There has been a big change in farmer attitudes to fertiliser in Ireland over the years. This is according to James Humphreys of Teagasc who was speaking on nitrogen fertiliser in particular at a recent Agricultural Science Association nitrates technical event.

That’s down to cost, he said. “Fertiliser use peaked in Ireland in the late 90’s and has come down a lot since. While over the same period we have had a big increase in expenditure nationally. This is influencing farmer decisions.”

Humphreys outlined that the relationship between the cost of fertiliser and the price farmers are receiving for their products be it beef, lamb, tillage or milk has changed dramatically over the years.

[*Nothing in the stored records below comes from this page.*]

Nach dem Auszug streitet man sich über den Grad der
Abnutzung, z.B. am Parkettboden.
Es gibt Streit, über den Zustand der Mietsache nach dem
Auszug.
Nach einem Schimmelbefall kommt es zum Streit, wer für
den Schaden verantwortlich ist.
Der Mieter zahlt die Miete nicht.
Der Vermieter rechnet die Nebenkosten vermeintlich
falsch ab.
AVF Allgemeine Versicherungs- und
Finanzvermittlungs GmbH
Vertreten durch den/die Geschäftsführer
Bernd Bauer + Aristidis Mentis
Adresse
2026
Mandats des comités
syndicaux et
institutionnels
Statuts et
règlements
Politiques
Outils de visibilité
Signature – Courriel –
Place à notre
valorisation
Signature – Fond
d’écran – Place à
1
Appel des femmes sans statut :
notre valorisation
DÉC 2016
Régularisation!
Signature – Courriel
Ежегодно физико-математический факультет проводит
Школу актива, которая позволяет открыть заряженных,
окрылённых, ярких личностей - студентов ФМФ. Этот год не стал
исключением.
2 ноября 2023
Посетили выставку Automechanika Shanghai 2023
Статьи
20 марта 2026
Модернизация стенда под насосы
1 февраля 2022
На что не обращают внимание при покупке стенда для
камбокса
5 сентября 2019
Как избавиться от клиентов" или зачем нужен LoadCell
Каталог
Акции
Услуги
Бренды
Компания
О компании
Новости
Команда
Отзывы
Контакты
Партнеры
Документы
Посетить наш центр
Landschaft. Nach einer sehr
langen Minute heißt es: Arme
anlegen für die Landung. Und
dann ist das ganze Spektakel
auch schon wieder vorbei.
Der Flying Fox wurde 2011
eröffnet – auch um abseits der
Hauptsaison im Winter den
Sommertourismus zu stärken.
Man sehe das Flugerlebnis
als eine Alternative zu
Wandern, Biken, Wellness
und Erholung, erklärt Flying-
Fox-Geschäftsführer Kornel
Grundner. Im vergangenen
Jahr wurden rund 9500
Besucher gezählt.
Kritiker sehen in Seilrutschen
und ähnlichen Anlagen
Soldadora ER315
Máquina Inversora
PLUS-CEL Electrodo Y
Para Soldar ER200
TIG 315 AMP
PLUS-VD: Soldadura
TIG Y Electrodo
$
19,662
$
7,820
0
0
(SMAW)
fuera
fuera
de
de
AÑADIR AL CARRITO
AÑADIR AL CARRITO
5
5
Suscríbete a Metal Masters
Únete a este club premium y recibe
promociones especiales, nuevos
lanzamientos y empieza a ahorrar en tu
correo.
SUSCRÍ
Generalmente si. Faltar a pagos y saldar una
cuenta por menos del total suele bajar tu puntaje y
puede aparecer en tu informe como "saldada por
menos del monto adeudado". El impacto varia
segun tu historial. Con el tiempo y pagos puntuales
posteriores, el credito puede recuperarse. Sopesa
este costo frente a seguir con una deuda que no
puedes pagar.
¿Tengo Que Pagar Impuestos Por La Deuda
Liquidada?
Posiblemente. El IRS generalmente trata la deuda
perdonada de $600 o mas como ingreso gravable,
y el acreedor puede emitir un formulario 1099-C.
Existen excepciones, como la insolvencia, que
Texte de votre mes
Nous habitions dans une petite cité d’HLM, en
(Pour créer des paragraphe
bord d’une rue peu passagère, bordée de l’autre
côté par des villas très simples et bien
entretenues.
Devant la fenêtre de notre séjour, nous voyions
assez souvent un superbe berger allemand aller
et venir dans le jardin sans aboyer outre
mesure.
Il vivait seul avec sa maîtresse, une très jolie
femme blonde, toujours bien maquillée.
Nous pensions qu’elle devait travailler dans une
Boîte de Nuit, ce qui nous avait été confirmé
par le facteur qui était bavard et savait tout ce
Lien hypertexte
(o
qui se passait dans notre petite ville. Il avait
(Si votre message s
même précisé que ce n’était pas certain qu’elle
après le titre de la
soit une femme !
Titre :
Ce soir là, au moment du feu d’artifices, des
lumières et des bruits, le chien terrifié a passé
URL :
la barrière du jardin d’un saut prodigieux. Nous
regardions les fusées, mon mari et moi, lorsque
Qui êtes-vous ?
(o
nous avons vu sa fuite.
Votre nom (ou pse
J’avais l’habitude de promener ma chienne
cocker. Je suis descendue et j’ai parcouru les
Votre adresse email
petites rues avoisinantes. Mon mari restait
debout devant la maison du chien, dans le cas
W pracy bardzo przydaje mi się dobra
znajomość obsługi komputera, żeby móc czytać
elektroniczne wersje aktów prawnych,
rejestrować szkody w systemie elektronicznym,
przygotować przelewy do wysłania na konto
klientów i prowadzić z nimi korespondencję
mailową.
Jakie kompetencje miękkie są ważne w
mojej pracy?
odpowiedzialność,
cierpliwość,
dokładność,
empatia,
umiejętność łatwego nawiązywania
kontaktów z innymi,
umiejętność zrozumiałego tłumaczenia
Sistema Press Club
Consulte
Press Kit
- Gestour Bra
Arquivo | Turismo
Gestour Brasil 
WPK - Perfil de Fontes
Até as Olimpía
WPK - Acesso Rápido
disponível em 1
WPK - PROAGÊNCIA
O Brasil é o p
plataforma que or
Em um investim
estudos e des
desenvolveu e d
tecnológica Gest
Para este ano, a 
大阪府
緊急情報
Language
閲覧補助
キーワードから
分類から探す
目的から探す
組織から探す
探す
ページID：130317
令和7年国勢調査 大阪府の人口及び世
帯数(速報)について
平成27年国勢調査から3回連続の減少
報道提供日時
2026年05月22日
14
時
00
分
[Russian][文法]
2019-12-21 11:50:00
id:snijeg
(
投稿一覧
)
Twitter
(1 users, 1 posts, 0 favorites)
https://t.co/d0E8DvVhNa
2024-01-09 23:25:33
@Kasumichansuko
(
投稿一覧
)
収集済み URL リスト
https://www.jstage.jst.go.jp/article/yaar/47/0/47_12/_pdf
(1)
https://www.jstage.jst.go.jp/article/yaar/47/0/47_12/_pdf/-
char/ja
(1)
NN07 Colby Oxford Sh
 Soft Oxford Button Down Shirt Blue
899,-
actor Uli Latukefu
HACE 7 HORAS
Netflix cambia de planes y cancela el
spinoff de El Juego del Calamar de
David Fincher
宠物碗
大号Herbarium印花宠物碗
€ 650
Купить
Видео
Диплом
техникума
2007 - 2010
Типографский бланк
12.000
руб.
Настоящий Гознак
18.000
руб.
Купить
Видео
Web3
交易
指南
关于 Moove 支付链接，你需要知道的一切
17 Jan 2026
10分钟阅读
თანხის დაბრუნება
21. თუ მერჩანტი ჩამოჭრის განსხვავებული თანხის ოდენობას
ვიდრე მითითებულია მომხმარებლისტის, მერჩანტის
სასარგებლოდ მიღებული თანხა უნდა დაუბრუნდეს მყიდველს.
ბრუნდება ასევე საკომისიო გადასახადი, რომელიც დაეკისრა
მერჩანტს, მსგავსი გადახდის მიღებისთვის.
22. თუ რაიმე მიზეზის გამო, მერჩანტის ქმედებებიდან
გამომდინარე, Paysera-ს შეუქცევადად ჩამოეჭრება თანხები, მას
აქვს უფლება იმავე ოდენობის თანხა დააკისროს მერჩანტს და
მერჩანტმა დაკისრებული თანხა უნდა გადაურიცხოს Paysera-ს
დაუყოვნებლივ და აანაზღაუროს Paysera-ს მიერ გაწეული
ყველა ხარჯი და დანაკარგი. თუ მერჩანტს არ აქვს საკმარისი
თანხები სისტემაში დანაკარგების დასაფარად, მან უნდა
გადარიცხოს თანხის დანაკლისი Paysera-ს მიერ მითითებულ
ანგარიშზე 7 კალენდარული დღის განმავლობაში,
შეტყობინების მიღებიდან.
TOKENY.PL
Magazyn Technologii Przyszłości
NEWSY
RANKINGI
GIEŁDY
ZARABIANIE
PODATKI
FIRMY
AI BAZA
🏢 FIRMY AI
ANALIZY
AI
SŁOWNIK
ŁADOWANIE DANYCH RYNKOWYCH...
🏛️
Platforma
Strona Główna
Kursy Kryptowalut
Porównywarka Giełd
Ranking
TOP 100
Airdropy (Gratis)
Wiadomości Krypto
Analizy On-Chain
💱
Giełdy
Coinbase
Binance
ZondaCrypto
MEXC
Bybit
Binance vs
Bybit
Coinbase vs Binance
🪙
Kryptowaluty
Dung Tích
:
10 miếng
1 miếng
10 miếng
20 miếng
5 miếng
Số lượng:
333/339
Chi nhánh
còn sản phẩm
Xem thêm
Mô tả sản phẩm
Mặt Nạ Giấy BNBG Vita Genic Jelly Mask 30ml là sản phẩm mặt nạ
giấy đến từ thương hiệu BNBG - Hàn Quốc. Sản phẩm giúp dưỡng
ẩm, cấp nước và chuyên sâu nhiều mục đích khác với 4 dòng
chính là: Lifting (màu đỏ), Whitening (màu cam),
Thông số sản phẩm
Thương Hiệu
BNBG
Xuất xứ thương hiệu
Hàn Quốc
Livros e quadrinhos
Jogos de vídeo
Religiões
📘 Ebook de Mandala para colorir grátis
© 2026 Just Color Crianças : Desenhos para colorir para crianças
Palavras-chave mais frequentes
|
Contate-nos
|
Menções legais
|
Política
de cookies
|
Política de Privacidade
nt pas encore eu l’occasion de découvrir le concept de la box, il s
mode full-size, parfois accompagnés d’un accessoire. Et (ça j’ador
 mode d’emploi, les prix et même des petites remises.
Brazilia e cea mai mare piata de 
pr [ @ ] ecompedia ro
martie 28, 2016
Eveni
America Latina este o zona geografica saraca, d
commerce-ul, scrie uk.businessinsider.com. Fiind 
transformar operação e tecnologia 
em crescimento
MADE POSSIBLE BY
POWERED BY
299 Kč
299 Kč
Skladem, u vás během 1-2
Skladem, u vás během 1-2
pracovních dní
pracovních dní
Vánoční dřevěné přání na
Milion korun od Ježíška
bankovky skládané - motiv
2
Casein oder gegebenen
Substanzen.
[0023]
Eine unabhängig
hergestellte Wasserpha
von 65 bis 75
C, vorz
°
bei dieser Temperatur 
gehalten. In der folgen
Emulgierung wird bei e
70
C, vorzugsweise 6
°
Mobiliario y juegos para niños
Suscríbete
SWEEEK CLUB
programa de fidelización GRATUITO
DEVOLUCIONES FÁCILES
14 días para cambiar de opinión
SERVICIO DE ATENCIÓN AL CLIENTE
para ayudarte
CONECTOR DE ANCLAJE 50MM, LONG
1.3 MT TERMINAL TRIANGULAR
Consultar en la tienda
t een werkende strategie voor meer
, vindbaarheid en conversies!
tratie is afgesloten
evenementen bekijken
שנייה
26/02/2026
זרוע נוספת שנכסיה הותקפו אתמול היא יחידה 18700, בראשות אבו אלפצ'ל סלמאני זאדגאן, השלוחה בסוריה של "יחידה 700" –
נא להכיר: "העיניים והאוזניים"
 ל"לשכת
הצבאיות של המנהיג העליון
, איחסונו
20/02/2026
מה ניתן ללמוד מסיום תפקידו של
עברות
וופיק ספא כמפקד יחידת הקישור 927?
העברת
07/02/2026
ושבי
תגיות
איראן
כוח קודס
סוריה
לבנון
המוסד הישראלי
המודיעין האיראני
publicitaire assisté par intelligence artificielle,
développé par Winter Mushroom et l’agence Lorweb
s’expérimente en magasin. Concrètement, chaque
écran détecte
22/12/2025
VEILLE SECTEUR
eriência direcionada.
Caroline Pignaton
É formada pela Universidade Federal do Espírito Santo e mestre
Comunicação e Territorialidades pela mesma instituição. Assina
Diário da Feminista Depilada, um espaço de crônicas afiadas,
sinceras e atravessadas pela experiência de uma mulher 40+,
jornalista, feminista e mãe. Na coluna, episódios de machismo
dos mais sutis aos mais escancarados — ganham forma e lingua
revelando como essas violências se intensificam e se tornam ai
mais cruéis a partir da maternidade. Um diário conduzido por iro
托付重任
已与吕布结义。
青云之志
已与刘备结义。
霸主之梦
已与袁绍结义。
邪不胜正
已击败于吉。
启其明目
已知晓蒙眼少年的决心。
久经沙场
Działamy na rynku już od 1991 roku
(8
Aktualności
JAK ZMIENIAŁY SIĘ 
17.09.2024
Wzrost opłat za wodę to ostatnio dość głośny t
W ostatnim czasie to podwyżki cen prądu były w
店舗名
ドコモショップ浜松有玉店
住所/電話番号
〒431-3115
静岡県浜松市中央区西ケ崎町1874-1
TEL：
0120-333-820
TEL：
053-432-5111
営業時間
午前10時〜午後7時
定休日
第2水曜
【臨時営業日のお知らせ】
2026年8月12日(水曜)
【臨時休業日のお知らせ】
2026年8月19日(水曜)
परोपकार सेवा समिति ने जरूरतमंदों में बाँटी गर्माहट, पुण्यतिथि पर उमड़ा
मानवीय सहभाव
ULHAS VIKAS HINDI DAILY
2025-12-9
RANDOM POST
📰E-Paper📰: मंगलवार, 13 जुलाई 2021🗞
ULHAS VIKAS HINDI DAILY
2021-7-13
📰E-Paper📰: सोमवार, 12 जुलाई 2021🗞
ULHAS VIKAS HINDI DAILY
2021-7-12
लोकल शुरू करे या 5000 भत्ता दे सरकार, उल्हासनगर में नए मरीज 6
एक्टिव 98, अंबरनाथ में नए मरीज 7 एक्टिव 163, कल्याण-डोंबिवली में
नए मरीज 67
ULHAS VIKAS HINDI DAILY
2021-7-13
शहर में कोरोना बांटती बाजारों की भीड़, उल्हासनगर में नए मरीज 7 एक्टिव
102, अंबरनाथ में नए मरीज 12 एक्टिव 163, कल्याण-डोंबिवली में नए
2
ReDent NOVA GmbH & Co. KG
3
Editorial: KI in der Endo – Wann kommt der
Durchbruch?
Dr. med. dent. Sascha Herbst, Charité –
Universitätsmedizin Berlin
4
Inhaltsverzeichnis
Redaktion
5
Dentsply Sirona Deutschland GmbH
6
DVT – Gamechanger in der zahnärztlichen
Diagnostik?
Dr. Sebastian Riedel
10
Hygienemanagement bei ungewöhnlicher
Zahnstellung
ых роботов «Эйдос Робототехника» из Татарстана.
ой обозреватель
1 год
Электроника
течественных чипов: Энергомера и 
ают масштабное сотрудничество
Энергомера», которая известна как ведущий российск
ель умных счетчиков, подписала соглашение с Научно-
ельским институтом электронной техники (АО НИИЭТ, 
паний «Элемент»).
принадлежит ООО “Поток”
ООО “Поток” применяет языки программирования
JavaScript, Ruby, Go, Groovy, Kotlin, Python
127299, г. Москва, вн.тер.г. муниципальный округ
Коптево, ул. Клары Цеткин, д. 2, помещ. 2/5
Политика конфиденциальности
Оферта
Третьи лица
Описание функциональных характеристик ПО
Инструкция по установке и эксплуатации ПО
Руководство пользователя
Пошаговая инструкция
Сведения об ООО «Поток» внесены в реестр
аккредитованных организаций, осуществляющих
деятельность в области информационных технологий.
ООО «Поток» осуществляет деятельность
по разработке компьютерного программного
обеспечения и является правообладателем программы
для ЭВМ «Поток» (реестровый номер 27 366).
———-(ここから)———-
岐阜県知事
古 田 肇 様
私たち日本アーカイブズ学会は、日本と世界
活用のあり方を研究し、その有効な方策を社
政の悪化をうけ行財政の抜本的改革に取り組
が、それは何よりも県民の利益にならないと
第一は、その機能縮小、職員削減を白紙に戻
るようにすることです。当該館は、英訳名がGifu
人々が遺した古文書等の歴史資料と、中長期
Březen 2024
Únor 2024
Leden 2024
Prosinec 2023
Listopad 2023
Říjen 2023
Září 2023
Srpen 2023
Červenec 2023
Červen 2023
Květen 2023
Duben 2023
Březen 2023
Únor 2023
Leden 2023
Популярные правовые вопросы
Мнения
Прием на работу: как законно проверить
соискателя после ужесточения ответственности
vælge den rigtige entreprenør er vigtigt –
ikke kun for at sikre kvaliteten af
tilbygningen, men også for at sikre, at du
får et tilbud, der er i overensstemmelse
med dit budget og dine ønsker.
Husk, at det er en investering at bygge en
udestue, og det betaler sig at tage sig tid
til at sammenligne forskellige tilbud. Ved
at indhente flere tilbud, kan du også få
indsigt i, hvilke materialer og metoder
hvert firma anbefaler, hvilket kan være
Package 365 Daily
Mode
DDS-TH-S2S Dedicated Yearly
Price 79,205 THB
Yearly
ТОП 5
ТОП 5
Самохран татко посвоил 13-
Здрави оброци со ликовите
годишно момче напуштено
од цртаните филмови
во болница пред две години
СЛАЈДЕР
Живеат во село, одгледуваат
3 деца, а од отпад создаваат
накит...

He commented: “In the mid 90s a farmer had to sell two litres of milk to buy a 1kg of fertiliser nitrogen. At the present moment a farmer has to sell about four litres to buy 1kg of nitrogen.”

The fate of nitrogen in the soil

Humphreys remarked: “It has been a slow spring from the point of view of getting fertiliser out. But what is happens when you go out and spread fertiliser in January and February.”

“What you hope would happen is that it would be taken up by the sward. Another possibility on free draining soils is that it would be leached from the soil. In heavy soils you could also get denitrification of the nitrogen in the soil.”

He said: “At this time of the year it is likely that one of these three will happen within 5-8 weeks of application. That is why we talk about multiple applications over the course of the year.”

“Nitrogen once it is applied to the soil, there is a high likelihood it is not going to hang around. Ideally it would be taken up by the sward. But that doesn’t necessarily always happen.”